Restoring a functional level of vision to people who are blind has been a dream of medicine for centuries. Although we are still far from restoration of high-resolution vision, bionic eye technologies are overcoming crucial bottlenecks and are slowly moving from the laboratory into the clinic and onto the free market.

Sight Restoration Technologies

Bionic Vision is not limited to computer interfaces but instead encompasses a wide range of vision restoration and/or rehabilitation techniques.

Electronic Neuroprostheses

Neuroprostheses, better known as "implants", have been a common focus of research and investments into curing blindness. These devices come in the form of a miniature chip which is placed into a specific location of the retina (retinal implants

) or the brain (cortical implants

Retinal implants function to replace damaged photoreceptor cell activation. However, if the disease has significantly interrupted the early visual pathway (i.e. the retina, optic nerve, or lateral geniculate nucleus), cortical implants may be the only option.

Optogenetic Neuroprostheses

Optogenetics is a technique that uses a combination of optical and genetic methods to restore vision loss. Once light-sensitive proteins are introduced to the area of the damaged photoreceptors, retinal neurons can be stimulated by using a specific range of light intensities and wavelengths.

Two types of optogenetic strategies have been studied: ion channel therapies and G-protein coupled receptor (GPCRs) therapies. Ion channel therapy research focuses on improving temporal sensitivity for vision. While slower than ion channels, GPCR therapies have demonstrated much promise for vision restoration given their higher sensitivity to light activation. Both have been used to study and treat retinal dystrophies and degenerative diseases.

There are a few companies in the process of developing accurate optogenetic studies for future use. The GenSight PIONEER preliminary trial combines optogenetic therapy with biomimetic goggles. These specially designed goggles help to compensate for spatiotemporally related visual distortions associated with optogenetic treatment.

Gene-Based Therapies

When there is a mutation of a gene, the synthesis of proteins that follows is affected such that there can be an increase or inhibition of function for that gene. Inhibiting the function of a protein within the retina can lead to diseases that cause blindness. Gene therapy and gene editing are two current genetic approaches being studied to prevent the spread of retinal disease and possibly restore vision.

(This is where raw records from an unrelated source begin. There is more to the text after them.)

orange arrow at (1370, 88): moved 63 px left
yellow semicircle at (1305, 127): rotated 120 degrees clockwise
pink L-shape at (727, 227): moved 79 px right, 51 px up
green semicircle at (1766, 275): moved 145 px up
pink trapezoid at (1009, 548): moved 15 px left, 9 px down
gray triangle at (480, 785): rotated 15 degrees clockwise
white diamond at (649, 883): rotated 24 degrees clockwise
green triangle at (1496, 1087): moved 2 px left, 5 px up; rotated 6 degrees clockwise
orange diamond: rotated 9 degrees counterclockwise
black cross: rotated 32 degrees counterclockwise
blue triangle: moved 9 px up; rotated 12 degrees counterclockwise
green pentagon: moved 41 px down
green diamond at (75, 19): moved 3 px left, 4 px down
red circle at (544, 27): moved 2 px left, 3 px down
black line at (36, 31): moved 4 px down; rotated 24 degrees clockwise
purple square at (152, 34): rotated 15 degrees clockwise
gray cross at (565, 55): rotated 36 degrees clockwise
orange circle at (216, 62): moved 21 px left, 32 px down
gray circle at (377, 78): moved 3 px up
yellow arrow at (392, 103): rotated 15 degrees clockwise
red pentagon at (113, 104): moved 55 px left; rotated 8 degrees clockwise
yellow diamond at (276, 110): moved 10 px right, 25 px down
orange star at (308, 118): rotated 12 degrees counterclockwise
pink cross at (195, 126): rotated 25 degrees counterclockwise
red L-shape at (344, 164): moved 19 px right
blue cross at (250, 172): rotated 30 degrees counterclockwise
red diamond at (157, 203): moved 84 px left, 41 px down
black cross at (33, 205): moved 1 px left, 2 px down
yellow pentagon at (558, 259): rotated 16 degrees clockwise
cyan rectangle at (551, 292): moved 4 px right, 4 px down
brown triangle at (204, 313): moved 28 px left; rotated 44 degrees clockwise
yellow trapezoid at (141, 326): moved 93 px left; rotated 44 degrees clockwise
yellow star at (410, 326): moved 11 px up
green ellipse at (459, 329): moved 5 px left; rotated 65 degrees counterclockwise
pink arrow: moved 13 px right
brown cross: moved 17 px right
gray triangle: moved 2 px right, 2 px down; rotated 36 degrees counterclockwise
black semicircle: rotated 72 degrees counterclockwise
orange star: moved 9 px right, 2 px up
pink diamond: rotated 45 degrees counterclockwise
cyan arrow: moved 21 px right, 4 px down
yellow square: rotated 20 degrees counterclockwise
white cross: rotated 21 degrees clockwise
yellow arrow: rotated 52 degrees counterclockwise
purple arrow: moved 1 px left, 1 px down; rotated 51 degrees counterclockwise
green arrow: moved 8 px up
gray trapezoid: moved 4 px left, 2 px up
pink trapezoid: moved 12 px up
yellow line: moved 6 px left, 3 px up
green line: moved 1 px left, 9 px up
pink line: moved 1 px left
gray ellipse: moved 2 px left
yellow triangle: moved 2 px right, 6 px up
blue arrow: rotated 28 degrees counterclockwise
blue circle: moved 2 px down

Gene therapy involves using recombinant DNA to encode the desired DNA into a plasmid which is delivered into the cell by a vector. This is meant to cause the expression of the desired gene throughout the retina, and restore cellular function. A limitation of gene therapy is that it can only function to supplement the expression of a gene, not eliminate or suppress the desired genetic expression. There has been significant progress in gene therapy for treating Leber congenital amaurosis, which shows promise in treating more frequent diseases in vision such as AMD and RP.

Cell Therapy

Once they are successfully injected or transplanted into the retina, stem cells have the ability to form all cell types necessary for retinal regeneration. There are two types of stem cells that can do this: embryonic stem cells (ESCs) and induced pluripotent stem cells (iPSCs). ESCs and iPSCs can mature into pluripotent stem cells, and pluripotent cells are then able to differentiate into bipolar or photoreceptor cells.

Inserting stem cells within the retina may be conducted through an injection process or a transplantation. There have been multiple trials over the past ten years testing the usefulness of stem cell therapy within the retina, mostly yielding promising results. Research has focused on studying the effectiveness of stem cell therapy in creating retinal pigment epithelium (RPE) cells and photoreceptor cells. Data suggest that iPSC transplants can produce RPE cells and have potential to restore vision or even slow the progression of disease for AMD patients. There are currently no clinical trials that have demonstrated the effectiveness of stem cell therapy for photoreceptor cells.

Sensory Substitution

Sensory substitution devices change visual information to auditory or tactile information. What is most notable about these solutions is that they do not require invasive surgery for use, instead relying on the plasticity of other sensory modalities to adapt new strategies to compensate for vision loss. When paired with extensive training, people who are blind or have low vision can improve performance in navigation, object recognition, and more.

Devices in this category include the vOICE (visual to auditory) and BrainPort (visual to tactile).